İç pazarda tablo oldukça canlı. Yılın ilk beş ayında yurtiçi satışlar yüzde 3,1 artışla 507 bin adede yükseldi. Daha geniş bir perspektiften bakarsak, 2017’ye kıyasla yüzde 55,8 oranında büyüme görüyoruz ki bu, hem tüketicinin otomobile olan güveninin sürdüğünü hem de mobilite talebinin güçlü kaldığını gösteriyor. Özellikle elektrikli ve hibrit araçlara olan yönelimin pazar çeşitliliğini artırdığı görülüyor. Yine de finansmana erişimde yaşanan sıkıntılar ve yüksek faiz ortamı, düşük ve orta gelir grubundaki tüketicileri yeni araç satın almaktan uzaklaştırabilir.

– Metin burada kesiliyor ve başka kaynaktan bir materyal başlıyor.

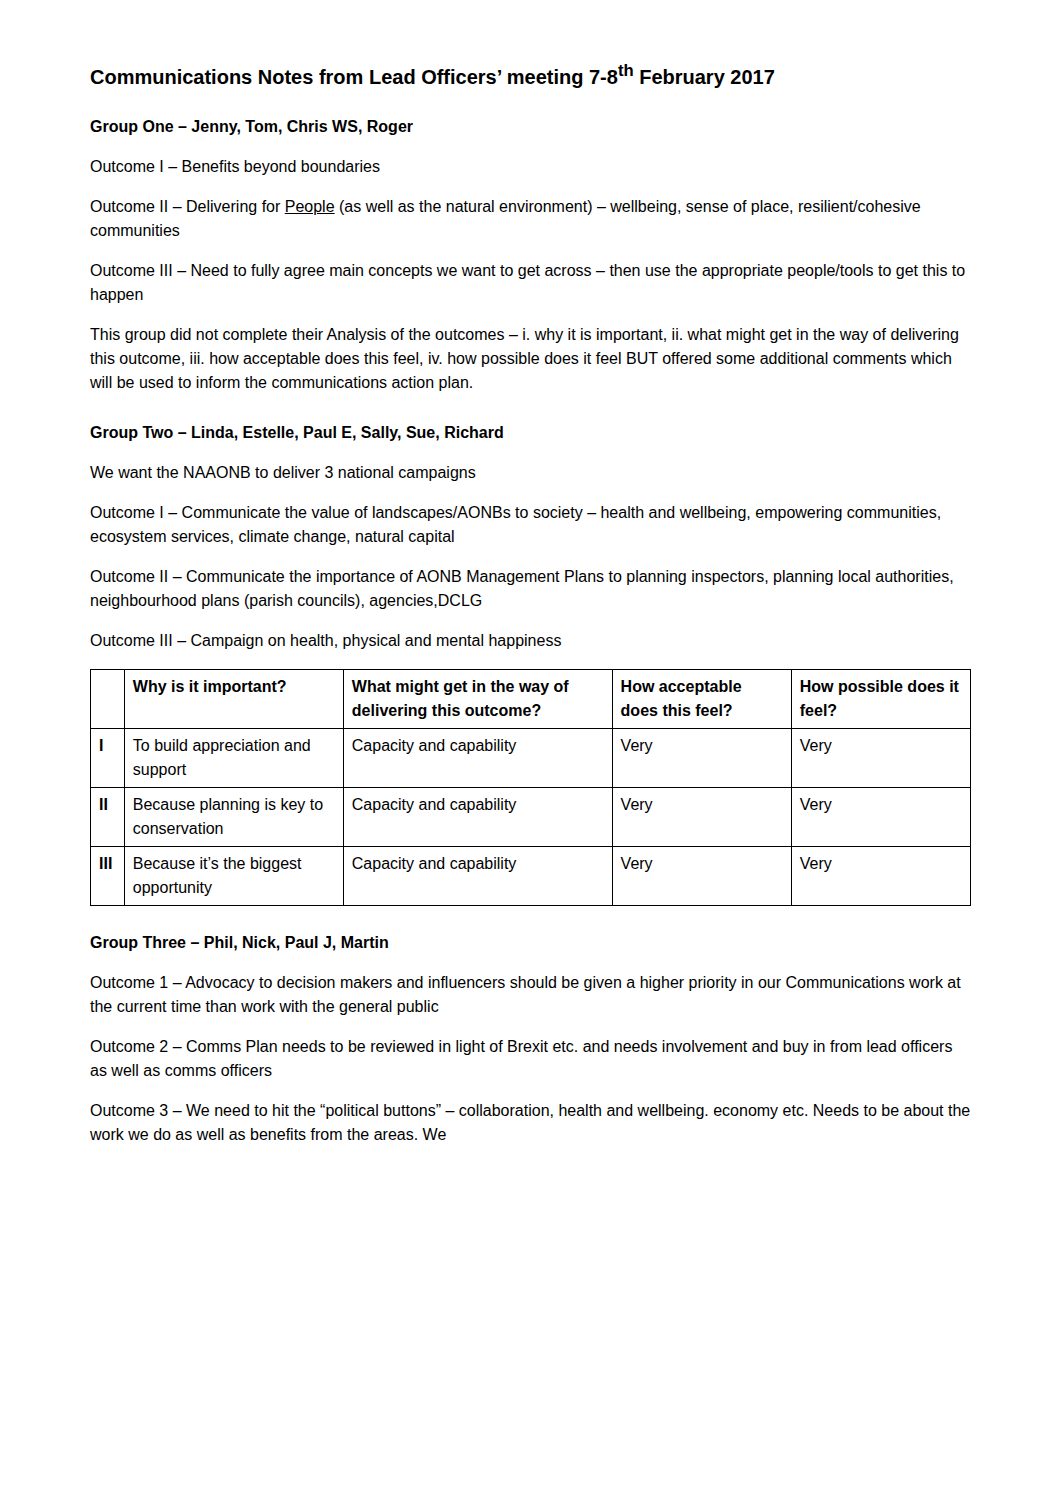Communications Notes from Lead Officers’ meeting 7-8th February 2017
Group One – Jenny, Tom, Chris WS, Roger
Outcome I – Benefits beyond boundaries
Outcome II – Delivering for People (as well as the natural environment) – wellbeing, sense of place, resilient/cohesive communities
Outcome III – Need to fully agree main concepts we want to get across – then use the appropriate people/tools to get this to happen
This group did not complete their Analysis of the outcomes – i. why it is important, ii. what might get in the way of delivering this outcome, iii. how acceptable does this feel, iv. how possible does it feel BUT offered some additional comments which will be used to inform the communications action plan.
Group Two – Linda, Estelle, Paul E, Sally, Sue, Richard
We want the NAAONB to deliver 3 national campaigns
Outcome I – Communicate the value of landscapes/AONBs to society – health and wellbeing, empowering communities, ecosystem services, climate change, natural capital
Outcome II – Communicate the importance of AONB Management Plans to planning inspectors, planning local authorities, neighbourhood plans (parish councils), agencies,DCLG
Outcome III – Campaign on health, physical and mental happiness
| | Why is it important? | What might get in the way of delivering this outcome? | How acceptable does this feel? | How possible does it feel? |
| --- | --- | --- | --- | --- |
| I | To build appreciation and support | Capacity and capability | Very | Very |
| II | Because planning is key to conservation | Capacity and capability | Very | Very |
| III | Because it’s the biggest opportunity | Capacity and capability | Very | Very |
Group Three – Phil, Nick, Paul J, Martin
Outcome 1 – Advocacy to decision makers and influencers should be given a higher priority in our Communications work at the current time than work with the general public
Outcome 2 – Comms Plan needs to be reviewed in light of Brexit etc. and needs involvement and buy in from lead officers as well as comms officers
Outcome 3 – We need to hit the “political buttons” – collaboration, health and wellbeing. economy etc. Needs to be about the work we do as well as benefits from the areas. We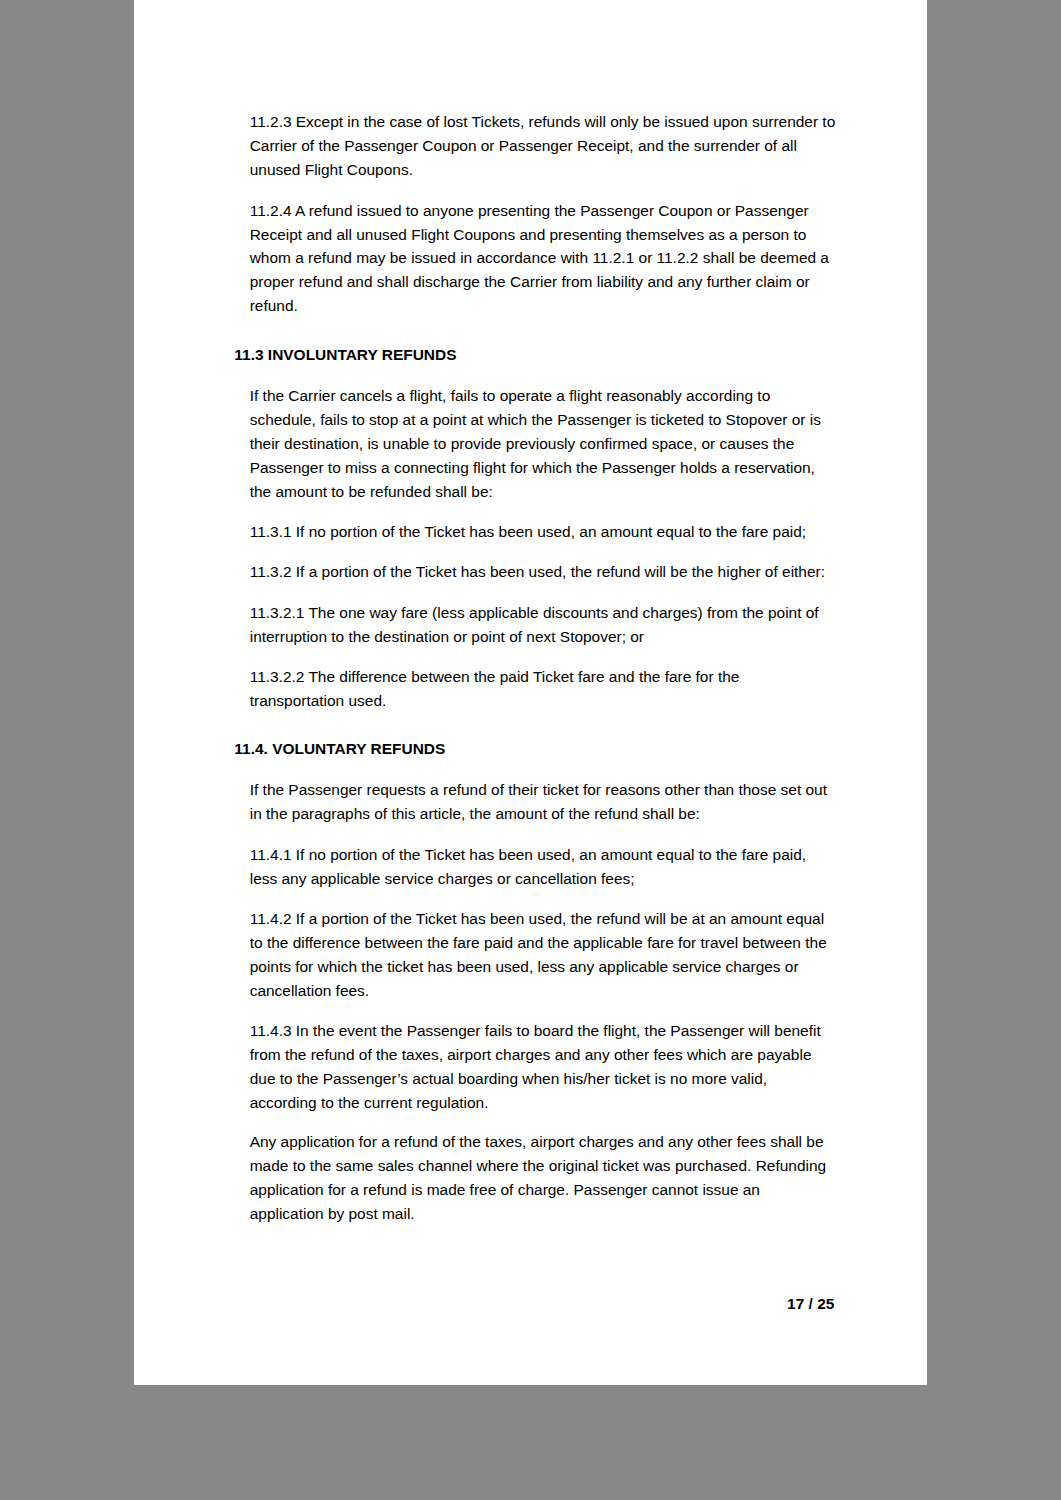11.2.3 Except in the case of lost Tickets, refunds will only be issued upon surrender to Carrier of the Passenger Coupon or Passenger Receipt, and the surrender of all unused Flight Coupons.
11.2.4 A refund issued to anyone presenting the Passenger Coupon or Passenger Receipt and all unused Flight Coupons and presenting themselves as a person to whom a refund may be issued in accordance with 11.2.1 or 11.2.2 shall be deemed a proper refund and shall discharge the Carrier from liability and any further claim or refund.
11.3 INVOLUNTARY REFUNDS
If the Carrier cancels a flight, fails to operate a flight reasonably according to schedule, fails to stop at a point at which the Passenger is ticketed to Stopover or is their destination, is unable to provide previously confirmed space, or causes the Passenger to miss a connecting flight for which the Passenger holds a reservation, the amount to be refunded shall be:
11.3.1 If no portion of the Ticket has been used, an amount equal to the fare paid;
11.3.2 If a portion of the Ticket has been used, the refund will be the higher of either:
11.3.2.1 The one way fare (less applicable discounts and charges) from the point of interruption to the destination or point of next Stopover; or
11.3.2.2 The difference between the paid Ticket fare and the fare for the transportation used.
11.4. VOLUNTARY REFUNDS
If the Passenger requests a refund of their ticket for reasons other than those set out in the paragraphs of this article, the amount of the refund shall be:
11.4.1 If no portion of the Ticket has been used, an amount equal to the fare paid, less any applicable service charges or cancellation fees;
11.4.2 If a portion of the Ticket has been used, the refund will be at an amount equal to the difference between the fare paid and the applicable fare for travel between the points for which the ticket has been used, less any applicable service charges or cancellation fees.
11.4.3 In the event the Passenger fails to board the flight, the Passenger will benefit from the refund of the taxes, airport charges and any other fees which are payable due to the Passenger’s actual boarding when his/her ticket is no more valid, according to the current regulation.
Any application for a refund of the taxes, airport charges and any other fees shall be made to the same sales channel where the original ticket was purchased. Refunding application for a refund is made free of charge. Passenger cannot issue an application by post mail.
17 / 25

İhracat tarafı ise sektörümüzün ana taşıyıcısı konumunda. 2025’in ilk beş ayında araç ihracatı yüzde 5,3 artışla 440 bin adede ulaştı. Toplam otomotiv ihracatı ise yüzde 10,1 yükselerek 16,59 milyar dolara çıktı. Tedarik sanayisinin ihracat performansı da yüzde 5,2’lik bir artışla 6,51 milyar dolara ulaştı. Bu, Türk otomotiv tedarik sanayisinin küresel değer zincirindeki yerini pekiştirdiğini gösteriyor. Ancak burada önemli bir noktaya dikkat çekmek gerekiyor: Bu rakamlar büyük ölçüde 3-4 yıl önce alınmış projelerin yansıması. İhracatta sürdürülebilir büyüme için yeni işlere ulaşmak şart. Aksi takdirde ilerleyen yıllarda ihracatta düşüş kaçınılmaz olabilir. Şu an ne yazık ki yeni proje kazanmakta zorlanıyoruz. Maliyetlerimiz, rakip ülkelerle kıyaslandığında rekabet gücümüzü zayıflatıyor.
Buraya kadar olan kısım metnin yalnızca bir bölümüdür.